◆ **Provided passage**
001. The Dr. No Spread Collar
Turnbull & Asser made most of Sean Connery’s shirts for Dr. No. His business shirts in light blue and white have a wide spread collar, also known as a cutaway collar—though it’s not the extreme kind of cutaway. The wide spread collar is a quintessentially British style originally made popular by the Duke of Windsor. When Connery first wore it in 1962, it was a wider and more fashion-forward collar than British men typically wore, and while it’s still wider than the typical British collar today it’s hardly shocking. This collar has a small amount of tie space and is constructed with a sewn-interfacing.
The collar is similar to Turnbull & Asser’s ‘Regent’ collar that they offer today. On their ‘Dr. No’ shirt they use a ‘Regent’ collar that has been lengthened and raised up 1/8 inch. Compared to the regular ‘Regent’ collar they offer today, Connery’s collar looks like it has the 1/8-inch longer points but it does not look to be any higher. I have not been able to find out when the ‘Regent’ collar was first available, but Connery’s shirts are entirely bespoke and would not be limited to any stock collar design.
This wide collar goes well with the wide Windsor knot that Connery is wearing here, but because the collar has a low stand it can still look good with a smaller knot. The Duke of Windsor used four-in-hand knots with thick ties to achieve a wide knot to pair with his wide collars.
Connery wears the same collar or variations on it in most of his Bond films.
002. The On Her Majesty’s Secret Service Detachable Spread Collar
James Bond’s white wedding shirt from Frank Foster in On Her Majesty’s Secret Service is likely Bond’s only shirt in the series to have a detachable collar. On this shirt, the body is made with a short stand-up tunic collar, and a separate spread collar attaches to the tunic collar with studs. The detachable collar is able to be stiffly starched, though George Lazenby’s collar does not look especially stiff.
Lazenby’s collar is most likely detachable out of tradition than for any other reason because the collar is not taking advantage of its starching capabilities. The detachable collar is still worn with morning dress, and though Bond wears the less formal ‘black lounge’ instead of morning dress for his wedding, the shirt for black lounge still follows morning dress tradition. Detachable collars are more formal than their attached counterparts, primarily because they are meant to be stiffly starched. They come in all varieties, from the spread collar that Lazenby wears to other turndown collars like point and club collars to high stand-up collars like wing and imperial collars. Lazenby’s collar has long points and a high stand to give it presence.
003. The Man with the Golden Gun High Semi-Spread Collar
Roger Moore wears a collar with tremendous presence throughout The Man with the Golden Gun. Shirtmaker Frank Foster made the largest-proportioned collars of the Bond series, which is partially due to 1970s fashions. But he continued making large collars for Roger Moore into the 1980s to balance his large build and long neck.

◆ **Records from a data collection**
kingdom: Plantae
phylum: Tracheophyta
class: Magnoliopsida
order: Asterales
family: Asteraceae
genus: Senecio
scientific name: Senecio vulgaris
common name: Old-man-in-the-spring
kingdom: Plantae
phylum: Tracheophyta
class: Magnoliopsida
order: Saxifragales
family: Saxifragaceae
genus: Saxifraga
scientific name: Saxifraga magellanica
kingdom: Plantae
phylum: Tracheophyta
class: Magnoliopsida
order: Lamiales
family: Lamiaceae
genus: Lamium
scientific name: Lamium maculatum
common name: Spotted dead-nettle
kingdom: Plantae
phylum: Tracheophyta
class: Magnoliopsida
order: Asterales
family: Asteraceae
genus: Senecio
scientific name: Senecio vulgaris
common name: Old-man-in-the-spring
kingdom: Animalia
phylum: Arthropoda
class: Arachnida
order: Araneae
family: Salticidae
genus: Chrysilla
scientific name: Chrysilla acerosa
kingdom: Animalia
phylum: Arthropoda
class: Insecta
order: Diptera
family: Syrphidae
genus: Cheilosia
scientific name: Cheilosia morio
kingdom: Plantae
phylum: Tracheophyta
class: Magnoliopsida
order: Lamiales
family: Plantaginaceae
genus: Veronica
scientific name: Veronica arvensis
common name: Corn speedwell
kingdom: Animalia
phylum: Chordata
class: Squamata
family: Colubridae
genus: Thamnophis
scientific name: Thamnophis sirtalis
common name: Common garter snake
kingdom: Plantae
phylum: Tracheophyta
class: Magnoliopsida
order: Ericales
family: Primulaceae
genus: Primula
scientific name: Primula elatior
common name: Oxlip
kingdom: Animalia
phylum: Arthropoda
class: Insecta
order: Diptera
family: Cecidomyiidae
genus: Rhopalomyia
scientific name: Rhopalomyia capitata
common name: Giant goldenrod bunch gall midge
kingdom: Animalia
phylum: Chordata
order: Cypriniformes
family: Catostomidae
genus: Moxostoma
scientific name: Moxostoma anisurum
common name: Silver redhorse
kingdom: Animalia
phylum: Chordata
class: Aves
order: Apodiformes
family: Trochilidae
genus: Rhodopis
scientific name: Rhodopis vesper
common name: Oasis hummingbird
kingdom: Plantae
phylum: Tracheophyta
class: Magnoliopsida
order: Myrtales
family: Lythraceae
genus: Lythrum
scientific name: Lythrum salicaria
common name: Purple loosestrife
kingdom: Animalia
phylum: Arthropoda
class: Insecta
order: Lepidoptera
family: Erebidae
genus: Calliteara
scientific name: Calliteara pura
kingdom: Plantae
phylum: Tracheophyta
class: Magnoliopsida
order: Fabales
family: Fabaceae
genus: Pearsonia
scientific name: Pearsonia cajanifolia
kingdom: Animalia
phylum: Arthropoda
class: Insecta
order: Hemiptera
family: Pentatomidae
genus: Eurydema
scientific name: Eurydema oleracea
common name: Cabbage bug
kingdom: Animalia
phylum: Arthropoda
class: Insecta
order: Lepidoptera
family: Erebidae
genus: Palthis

◆ **Written instruction**
Name every film that the text about Bond shirt collars mentions by title.

◆ **Complete response**
Dr. No
On Her Majesty's Secret Service
The Man with the Golden Gun